MIDEAST CONFLICT and the MEDIA II: Reuters is merely the most glaring example of the media's coverage of this story. There was yesterday's uncritical relaying of casualty estimates that got revised down from 40 to 1 (and earlier from 56 to 28 in Qana). There is Washington Post writter Tom Ricks going on CNN and casually accusing Israel of allowing Hezbollah to retain some of it's firepower so they can continue to have a sort of moral equivalency in their operations in Lebanon, along with the unsupported trope that "there's some belief from our reporters that they have occasionally targeted the media." Good luck finding his stories on those topics in the paper, where he might actually have to have proper sourcing. At Protein Wisdom, Jeff Goldstein deconstructs a CNN story that is sadly all too typical of the coverage of this conflict. But don't take my word for it -- just read the photo captions of the major wire services and note the percentage of times a strike in Lebanon is identified as coming from Israel, "Israeli bombardment," etc. versus the percentage of times Israelis are identified as being hit by "rockets" or "rocket attacks" that do not expressly identify the attacks as an attack by Hezbollah or Hamas. Many times the captions do not even mention Hezbollah.

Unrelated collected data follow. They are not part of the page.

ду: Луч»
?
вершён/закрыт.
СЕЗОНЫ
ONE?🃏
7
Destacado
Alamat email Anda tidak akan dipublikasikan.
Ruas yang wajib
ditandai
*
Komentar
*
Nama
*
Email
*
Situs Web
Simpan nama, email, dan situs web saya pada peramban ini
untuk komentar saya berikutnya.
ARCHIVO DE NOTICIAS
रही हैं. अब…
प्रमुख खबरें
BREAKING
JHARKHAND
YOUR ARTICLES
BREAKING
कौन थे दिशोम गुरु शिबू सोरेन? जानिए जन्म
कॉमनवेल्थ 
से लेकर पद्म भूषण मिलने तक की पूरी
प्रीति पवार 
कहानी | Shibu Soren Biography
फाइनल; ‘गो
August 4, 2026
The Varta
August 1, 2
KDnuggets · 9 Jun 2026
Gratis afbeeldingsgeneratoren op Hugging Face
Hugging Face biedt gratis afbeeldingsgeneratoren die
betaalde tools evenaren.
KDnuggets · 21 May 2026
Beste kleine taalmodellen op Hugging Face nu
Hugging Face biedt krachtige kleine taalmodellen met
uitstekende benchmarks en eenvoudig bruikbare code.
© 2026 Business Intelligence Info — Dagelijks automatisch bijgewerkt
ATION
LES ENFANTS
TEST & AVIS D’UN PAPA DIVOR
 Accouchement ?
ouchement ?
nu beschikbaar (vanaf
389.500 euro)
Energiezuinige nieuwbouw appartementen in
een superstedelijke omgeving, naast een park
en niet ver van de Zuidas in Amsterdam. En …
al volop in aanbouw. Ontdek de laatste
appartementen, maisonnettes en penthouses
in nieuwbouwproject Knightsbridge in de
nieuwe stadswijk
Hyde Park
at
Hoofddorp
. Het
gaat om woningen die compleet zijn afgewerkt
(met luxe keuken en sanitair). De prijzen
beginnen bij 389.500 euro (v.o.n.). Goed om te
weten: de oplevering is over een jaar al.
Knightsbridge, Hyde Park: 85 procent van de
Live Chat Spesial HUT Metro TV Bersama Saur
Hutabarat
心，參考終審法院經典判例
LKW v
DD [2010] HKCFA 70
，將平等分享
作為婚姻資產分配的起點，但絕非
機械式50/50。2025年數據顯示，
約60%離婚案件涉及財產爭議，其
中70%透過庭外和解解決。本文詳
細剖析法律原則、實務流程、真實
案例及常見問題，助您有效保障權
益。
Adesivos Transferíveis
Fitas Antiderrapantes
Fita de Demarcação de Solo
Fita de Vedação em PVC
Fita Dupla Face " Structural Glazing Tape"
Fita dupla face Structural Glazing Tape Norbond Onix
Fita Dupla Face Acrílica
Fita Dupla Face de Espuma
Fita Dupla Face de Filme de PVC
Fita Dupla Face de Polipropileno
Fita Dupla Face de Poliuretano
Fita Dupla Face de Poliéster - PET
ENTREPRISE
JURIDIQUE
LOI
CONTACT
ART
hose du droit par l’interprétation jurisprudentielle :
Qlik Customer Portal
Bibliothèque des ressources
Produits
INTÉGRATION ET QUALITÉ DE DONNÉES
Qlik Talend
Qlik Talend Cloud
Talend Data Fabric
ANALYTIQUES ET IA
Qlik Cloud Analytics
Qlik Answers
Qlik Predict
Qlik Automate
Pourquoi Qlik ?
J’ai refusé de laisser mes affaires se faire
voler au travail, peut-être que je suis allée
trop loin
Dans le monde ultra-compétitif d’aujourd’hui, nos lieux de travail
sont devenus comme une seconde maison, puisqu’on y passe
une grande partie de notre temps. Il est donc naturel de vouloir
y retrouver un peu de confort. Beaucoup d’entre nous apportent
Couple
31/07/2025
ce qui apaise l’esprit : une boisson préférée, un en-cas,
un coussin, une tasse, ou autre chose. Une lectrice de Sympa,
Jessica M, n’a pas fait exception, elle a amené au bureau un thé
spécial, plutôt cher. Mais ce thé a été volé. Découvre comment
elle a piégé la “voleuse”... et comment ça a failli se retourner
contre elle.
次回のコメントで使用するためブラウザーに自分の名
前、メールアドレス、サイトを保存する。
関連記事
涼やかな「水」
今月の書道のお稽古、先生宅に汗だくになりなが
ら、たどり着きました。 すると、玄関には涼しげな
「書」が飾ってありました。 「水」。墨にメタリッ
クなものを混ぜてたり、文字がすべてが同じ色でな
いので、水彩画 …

ARMADILLOS are feating on tasty red fire ants near Nashville, but they may want to look both ways before crossing.
POSSUM FEST! It's apparently the hot spot for vote-seeking Florida politicos. I guess it's a welcome break from the rubber chicken circuit.
THE NIGERIAN PUPPY SCAM: It's like all of the past Nigerian scams, but with non-existent puppies.
A DOG IN THE FRIDGE: People moving out of an apartment really need to check that before they leave.
TRUMPETER SWANS nest in Illinois for the first time since 1847. Columnated ruins domino.